Higher expansion costs curb Wilcon profit

Lower sales and higher costs associated with network expansion dragged down the first-semester earnings of home improvement retailer Wilcon Depot Inc. by 23 percent to P1.16 billion.
The Belo family-led company on Tuesday said its sales during the period had declined by 0.4 percent to P17.12 billion due to slower foot traffic in May, or election season, as well as the long Easter holidays in April.
Operating expenses, including lease-related interest cost, grew by 4.1 percent to P5.3 billion on the back of hikes in depreciation and amortization for new stores, supplies, utilities and salaries. Lower expenses related to trucking and rent helped offset these higher costs.
In the first semester, Wilcon opened three new stores and reopened a depot that was burned down in April last year.

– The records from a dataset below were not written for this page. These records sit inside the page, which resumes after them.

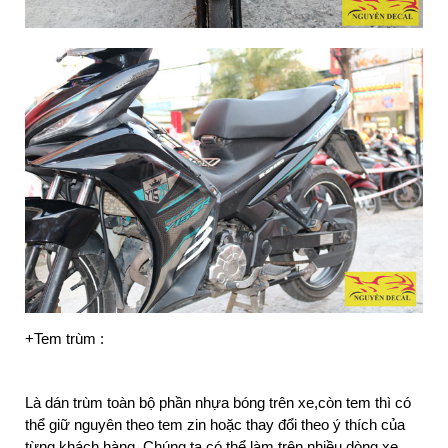
+Tem trùm :
Là dán trùm toàn bộ phần nhựa bóng trên xe,còn tem thì có
thể giữ nguyên theo tem zin hoặc thay đổi theo ý thích của
từng khách hàng .Chúng ta có thể làm trên nhiều dòng xe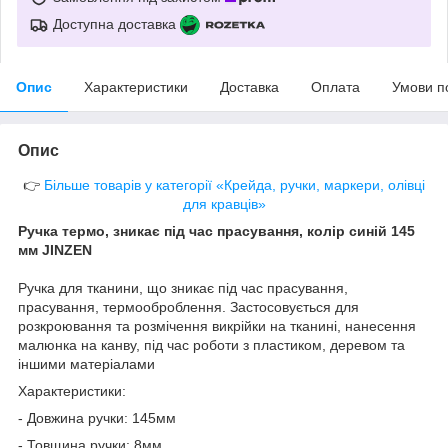
Доступна доставка
Опис
Характеристики
Доставка
Оплата
Умови п
Опис
👉
Більше товарів у категорії «Крейда, ручки, маркери, олівці
для кравців»
Ручка термо, зникає під час прасування, колір синій 145
мм JINZEN
Ручка для тканини, що зникає під час прасування,
прасування, термооброблення. Застосовується для
розкроювання та розмічення викрійки на тканині, нанесення
малюнка на канву, під час роботи з пластиком, деревом та
іншими матеріалами
Характеристики:
- Довжина ручки: 145мм
- Товщина ручки: 8мм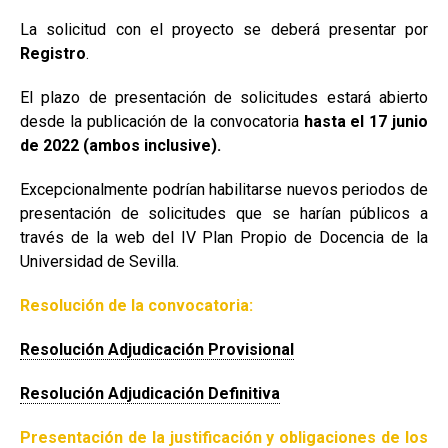
La solicitud con el proyecto se deberá presentar por
Registro
.
El plazo de presentación de solicitudes estará abierto
desde la publicación de la convocatoria
hasta el 17 junio
de 2022 (ambos inclusive).
Excepcionalmente podrían habilitarse nuevos periodos de
presentación de solicitudes que se harían públicos a
través de la web del IV Plan Propio de Docencia de la
Universidad de Sevilla.
Resolución de la convocatoria:
Resolución Adjudicación Provisional
Resolución Adjudicación Definitiva
Presentación de la justificación y obligaciones de los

This brings its total network to 103 stores across the country.
Sales from depot-format stores were flat at P16.5 billion, while the smaller Do-It-Wilson format grew by 10.8 percent to P540 million.
“While some of the impact of the measures we’ve implemented will be spread out up to next year, we are already seeing improvements especially in trucking,” Wilcon president and CEO Lorraine Belo-Cincochan said in a statement.
“While we’re still pursuing our store network expansion, we’re also working on improving the profitability of old stores, given the changes in their respective markets,” she added.
Operating other income also slid by 20.4 percent to P194 million on lower supplier support and other fees due to the completion of special marketing promotions, according to Wilcon.